C'est la Nasa qui le dit : la fatigue des femmes est majoritairement sous-estimée
Ce lundi, c'est la rentrée scolaire. C'est peut-être aussi pour vous le moment du retour au travail. Bien reposé(e) ? Une étude de la Nasa démontre que la fatigue des femmes est moins considérée que celles des hommes. La faute au conditionnement social qui enjoint ces dernières à rester sociables en toutes circonstances.

- Publié le 24-08-2025 à 16h06
- Mis à jour le 25-08-2025 à 11h13

C'est la rentrée des classes pour les élèves francophones. Et, avec elle, le moment pour de nombreux Belges de reprendre le travail. Entre la fin des congés d'été, les valises à défaire, les stages à gérer et les cartables à préparer, avez-vous seulement eu le temps de vous reposer ?

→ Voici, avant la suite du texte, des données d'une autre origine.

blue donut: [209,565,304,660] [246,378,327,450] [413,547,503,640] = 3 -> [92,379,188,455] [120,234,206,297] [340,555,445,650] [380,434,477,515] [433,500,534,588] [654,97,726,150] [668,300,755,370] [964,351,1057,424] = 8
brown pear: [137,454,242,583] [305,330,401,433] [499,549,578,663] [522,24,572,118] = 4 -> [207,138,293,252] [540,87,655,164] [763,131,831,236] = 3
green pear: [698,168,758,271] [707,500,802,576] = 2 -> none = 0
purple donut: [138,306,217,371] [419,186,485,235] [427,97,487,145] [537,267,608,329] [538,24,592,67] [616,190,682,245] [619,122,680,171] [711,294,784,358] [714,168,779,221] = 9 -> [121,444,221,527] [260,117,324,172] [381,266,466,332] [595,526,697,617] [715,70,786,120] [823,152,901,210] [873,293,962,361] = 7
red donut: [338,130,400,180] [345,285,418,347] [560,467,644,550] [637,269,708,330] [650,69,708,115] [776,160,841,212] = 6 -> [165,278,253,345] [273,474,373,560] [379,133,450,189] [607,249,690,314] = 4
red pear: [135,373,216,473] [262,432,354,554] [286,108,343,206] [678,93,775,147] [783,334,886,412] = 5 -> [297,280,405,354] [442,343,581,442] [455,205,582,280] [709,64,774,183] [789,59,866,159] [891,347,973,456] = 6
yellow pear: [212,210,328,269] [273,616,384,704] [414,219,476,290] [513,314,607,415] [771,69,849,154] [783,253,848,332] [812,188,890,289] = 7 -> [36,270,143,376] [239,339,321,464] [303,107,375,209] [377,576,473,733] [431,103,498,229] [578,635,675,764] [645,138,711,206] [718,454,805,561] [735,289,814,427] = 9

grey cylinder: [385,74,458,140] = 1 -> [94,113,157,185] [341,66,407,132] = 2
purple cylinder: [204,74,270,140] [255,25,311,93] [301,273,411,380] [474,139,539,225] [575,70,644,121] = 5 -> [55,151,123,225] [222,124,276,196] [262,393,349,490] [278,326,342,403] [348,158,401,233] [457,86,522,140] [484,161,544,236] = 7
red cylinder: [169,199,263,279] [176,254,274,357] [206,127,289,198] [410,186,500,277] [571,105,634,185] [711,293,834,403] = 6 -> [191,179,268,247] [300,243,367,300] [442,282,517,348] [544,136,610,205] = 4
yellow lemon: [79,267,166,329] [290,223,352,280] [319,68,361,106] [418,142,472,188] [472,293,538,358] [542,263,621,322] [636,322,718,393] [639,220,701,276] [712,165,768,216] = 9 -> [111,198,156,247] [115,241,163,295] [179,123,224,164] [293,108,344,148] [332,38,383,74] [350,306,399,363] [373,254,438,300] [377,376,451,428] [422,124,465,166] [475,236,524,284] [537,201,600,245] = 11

Une étude récente menée par la Nasa relève que la fatigue des femmes est majoritairement sous-estimée tandis que celle des hommes est fréquemment surestimée. L'enquête a été menée dans le but de surveiller le niveau de fatigue des astronautes, principale cause des accidents et des erreurs enregistrés dans l'espace et l'aviation.
Morgan Stosic, chercheuse en psychologie au Centre spatial Johnson de la Nasa à Houston, au Texas, a voulu savoir si le langage corporel des équipages spatiaux pouvait être contrôlé afin de détecter les éventuels signes précurseurs de grand épuisement. Son équipe de laboratoire a ainsi demandé à un groupe de participants d'avoir des conversations de cinq minutes avec des inconnus et d'évaluer leur niveau de fatigue. Les échanges, filmés, ont par la suite été montrés à 71 volontaires sans le son. Ces derniers ont dû estimer le degré de fatigue des participants sur une échelle allant de 0 (pas du tout épuisé) à 10 (complètement exténué). Il en ressort que les volontaires ont en moyenne sous-estimé la fatigue des femmes d'environ 1,3 point et surestimé celle des hommes de 0,9 point.
Fait notable : alors que les femmes déclarent des niveaux de fatigue supérieurs aux hommes, les observateurs les ont systématiquement jugées moins fatiguées que leurs homologues masculins. Selon la chercheuse et son équipe, les conclusions de l'étude démontrent un biais sexiste dans la perception de la fatigue. C'est ici toute la problématique du conditionnement social. Hommes et les femmes n'ont en effet pas appris à se comporter de la même manière en société.
Les chercheurs de l'agence spatiale américaine ont notamment constaté que les femmes qui se sentaient épuisées avaient tendance à faire des efforts pour être sociables, ce que les hommes étaient beaucoup moins enclins à faire. Plusieurs autres recherches ont démontré l'existence pour les femmes d'injonctions en matière d'empathie, de bienveillance et de chaleur humaine. À titre d'exemple, une étude menée en 2023 par l'Université du Kent révélait que les femmes occupant des postes de pouvoir sont sanctionnées, contrairement aux hommes, si elles ne paraissent pas chaleureuses. D'autres travaux indiquent également qu'elles ont tendance à réprimer certaines émotions jugées négatives, comme la colère.
Dans l'étude de la Nasa, les femmes sont donc plus expressives et attentives face aux inconnus. Ces comportements ont dès lors été interprétés par les observateurs comme des signaux positifs indiquant une moindre fatigue. "Cette expressivité n'était pas liée aux niveaux de fatigue réellement déclarés par les cibles, ce qui indique que les normes sociétales encourageant les femmes à afficher un affect positif dans les contextes sociaux ont probablement influencé les jugements des observateurs", conclut l'étude de Morgan Stosic.